Source passage —
════════════════════

I see it's a tricky problem, and I have to admit that I don't understand it
very well yet.  The question is, is relax of POINTER_PLUS_EXPR constraint the
right way fixing this?  I do remember some other PRs (other than this one or
bug 52563) are caused by this constraint according to your comments.

Of course, take range information into consideration is always an improvement. 
Actually I have another possible example in iv elimination.  Curently GCC
simply rejects elimination of an iv use with a candidate if the cand is of
smaller type, but as long as we can prove value of iv use can be represented by
the smaller candidate, elimination is actually safe.  But seems to me, fixing
this issue with value information is like a side-effect?


[Bug tree-optimization/62173] [5.0 regression] 64bit Arch can't ivopt while 32bit Arch can

2015-01-26 Thread ramana at gcc dot gnu.org
https://gcc.gnu.org/bugzilla/show_bug.cgi?id=62173

--- Comment #19 from Ramana Radhakrishnan  ---
(In reply to Richard Biener from comment #18)
> It's probably not correct to simply transfer range info from *idx to
> iv->base.
> Instead SCEV analysis needs to track the range of CHREC_LEFT when it analyzes
> the SSA use-def chain.  That's of course a much bigger change :/
> 
> The patch may still help in some cases - I suppose the original testcase is
> reduced from sth else?

════════════════════

Recorded data —
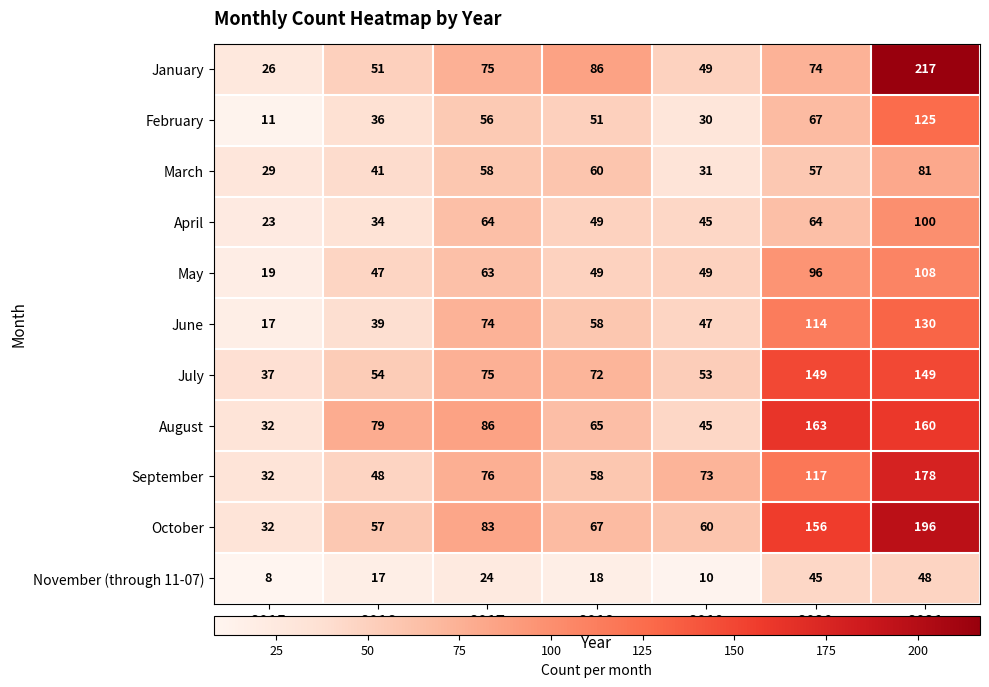

Which series has the widest spread of values?

January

════════════════════

What this task involves — Write out the stretch of the GCC bug thread from "Of course, take" through "like a side-effect?".

Reply to the task —
Of course, take range information into consideration is always an improvement. 
Actually I have another possible example in iv elimination.  Curently GCC
simply rejects elimination of an iv use with a candidate if the cand is of
smaller type, but as long as we can prove value of iv use can be represented by
the smaller candidate, elimination is actually safe.  But seems to me, fixing
this issue with value information is like a side-effect?